The assignments may be to ruin the lives of as many people as possible, or at least to do as much damage as possible. The conscious intention may be quite different, but the effects and results will speak for themselves. Some people poison everything they touch. They are agents of and slaves to the forces of darkness.

Black magic and backlash
There is another possibility in the case.

Black magic has been described as an illegitimate short cut, a way of getting something that hasn’t been earned. It has also been described as using the powers of the subconscious or unconscious mind for the practitioner’s own benefit.

Both of the people mentioned above use certain powers against the girls they target.

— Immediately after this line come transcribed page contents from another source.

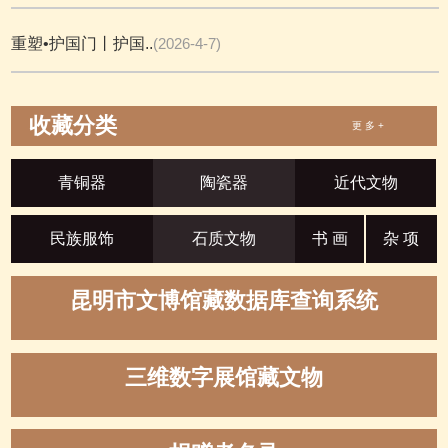
重塑•护国门丨护国..
(2026-4-7)
收藏分类
更 多 +
青铜器
陶瓷器
近代文物
民族服饰
石质文物
书 画
杂 项
昆明市文博馆藏数据库查询系统
三维数字展馆藏文物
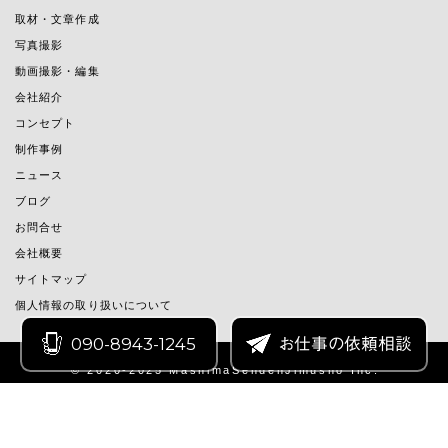
取材・文章作成
写真撮影
動画撮影・編集
会社紹介
コンセプト
制作事例
ニュース
ブログ
お問合せ
会社概要
サイトマップ
個人情報の取り扱いについて
090-8943-1245
お仕事の依頼相談
© 2020-2025 MashimaSendenJimusho Inc.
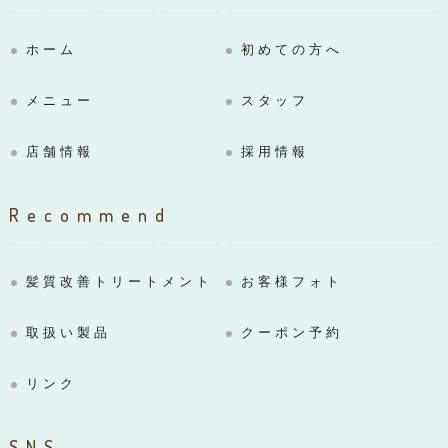
ホーム
初めての方へ
メニュー
スタッフ
店舗情報
採用情報
Recommend
髪質改善トリートメント
お客様フォト
取扱い製品
クーポン予約
リンク
SNS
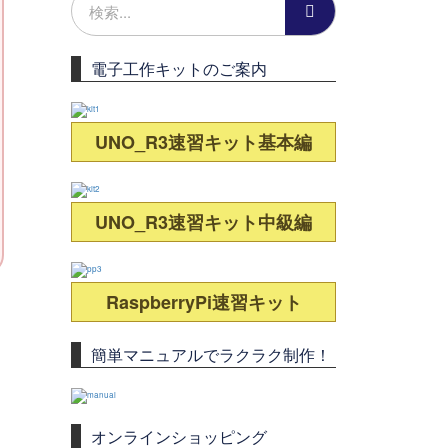
電子工作キットのご案内
UNO_R3速習キット基本編
UNO_R3速習キット中級編
RaspberryPi速習キット
簡単マニュアルでラクラク制作！
オンラインショッピング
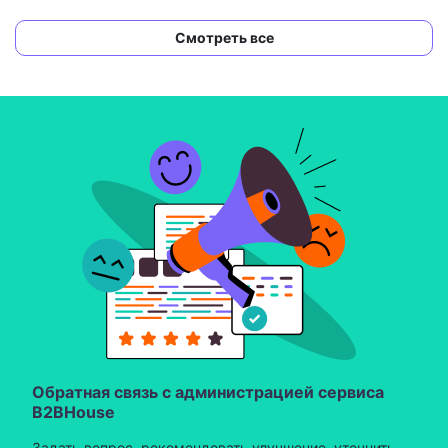
Смотреть все
Обратная связь с администрацией сервиса
B2BHouse
Задать вопрос, рекомендовать улучшение, уточнить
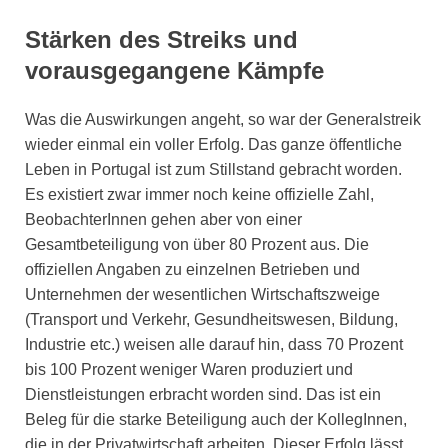
Stärken des Streiks und
vorausgegangene Kämpfe
Was die Auswirkungen angeht, so war der Generalstreik
wieder einmal ein voller Erfolg. Das ganze öffentliche
Leben in Portugal ist zum Stillstand gebracht worden.
Es existiert zwar immer noch keine offizielle Zahl,
BeobachterInnen gehen aber von einer
Gesamtbeteiligung von über 80 Prozent aus. Die
offiziellen Angaben zu einzelnen Betrieben und
Unternehmen der wesentlichen Wirtschaftszweige
(Transport und Verkehr, Gesundheitswesen, Bildung,
Industrie etc.) weisen alle darauf hin, dass 70 Prozent
bis 100 Prozent weniger Waren produziert und
Dienstleistungen erbracht worden sind. Das ist ein
Beleg für die starke Beteiligung auch der KollegInnen,
die in der Privatwirtschaft arbeiten. Dieser Erfolg lässt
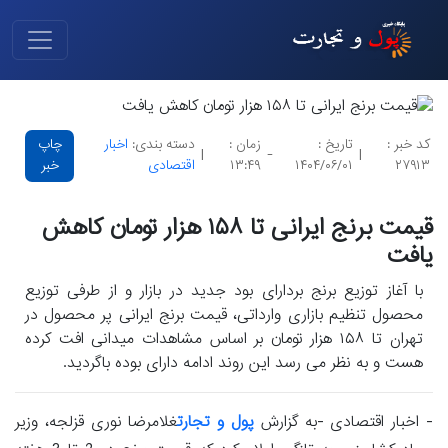
کد خبر :
تاریخ :
زمان :
دسته بندی:
اخبار
چاپ
|
-
|
۲۷۹۱۳
۱۴۰۴/۰۶/۰۱
۱۳:۴۹
اقتصادی
خبر
قیمت برنج ایرانی تا ۱۵۸ هزار تومان کاهش
یافت
با آغاز توزیع برنج بردارای بود جدید در بازار و از طرفی توزیع
محصول تنظیم بازاری وارداتی، قیمت برنج ایرانی پر محصول در
تهران تا ۱۵۸ هزار تومان بر اساس مشاهدات میدانی افت کرده
هست و به نظر می رسد این روند ادامه دارای بوده باگردید.
- اخبار اقتصادی -به گزارش
پول و تجارت
غلامرضا نوری قزلجه، وزیر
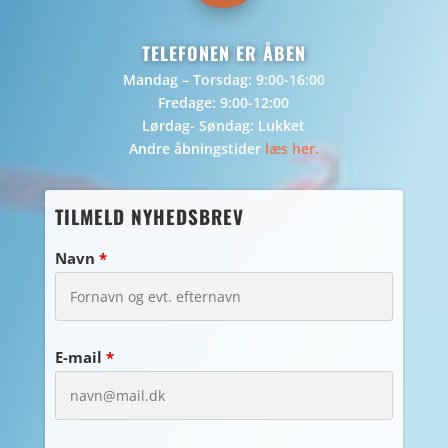
TELEFONEN ER ÅBEN
Mandag – Torsdag: 9:00-16:00
Fredage: 9:00-12:00
Lørdag- Søndag: Lukket
Andre åbningstider
læs her.
TILMELD NYHEDSBREV
Navn
*
E-mail
*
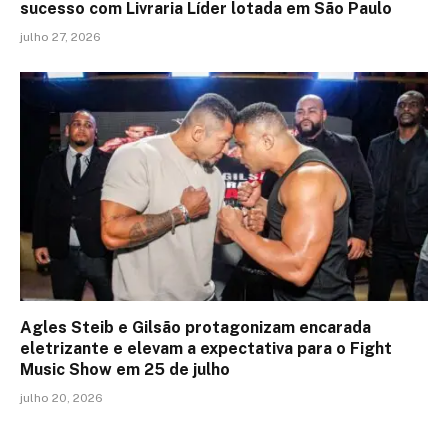
sucesso com Livraria Líder lotada em São Paulo
julho 27, 2026
Agles Steib e Gilsão protagonizam encarada
eletrizante e elevam a expectativa para o Fight
Music Show em 25 de julho
julho 20, 2026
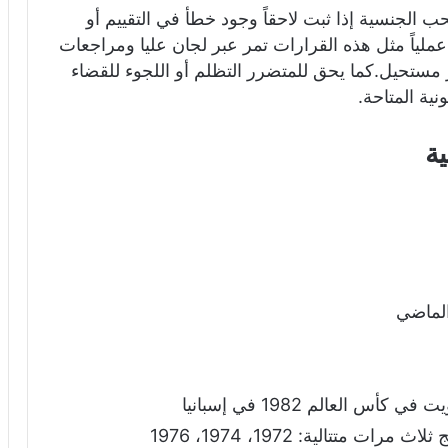
ب الجنسية إذا ثبت لاحقاً وجود خطأ في التقييم أو
لياً مثل هذه القرارات تمر عبر لجان عليا ومراجعات
غير مستحيل.كما يحق للمتضرر التظلم أو اللجوء للقضاء
نية المتاحة.
ة
الماضي
العالم 1982 في إسبانيا
تتالية: 1972، 1974، 1976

A major difference is that Zachary Grey uses his powers to influence others more or less unconsciously, but Esmé Scarron does it deliberately. He uses black magic techniques that he has learned.

Perhaps to make it operate effectively people have to invest all their energy in it, so if they miss the mark they really do have nothing left. If so, it is just a natural law and the rules of the game; it is just the way it works.

It may well be that people who use illegitimate methods to get something sense or know that they must achieve their goals otherwise it will all backfire and rebound on them: the backlash will hit them very hard and cause immense suffering.

No end in sight yet
This was to have been the final article about Stella Gibbon’s ‘romantic novel’ The Shadow of a Sorcerer, but there was so much to say about the big anomaly and the book has so much material of interest that another article is on the horizon.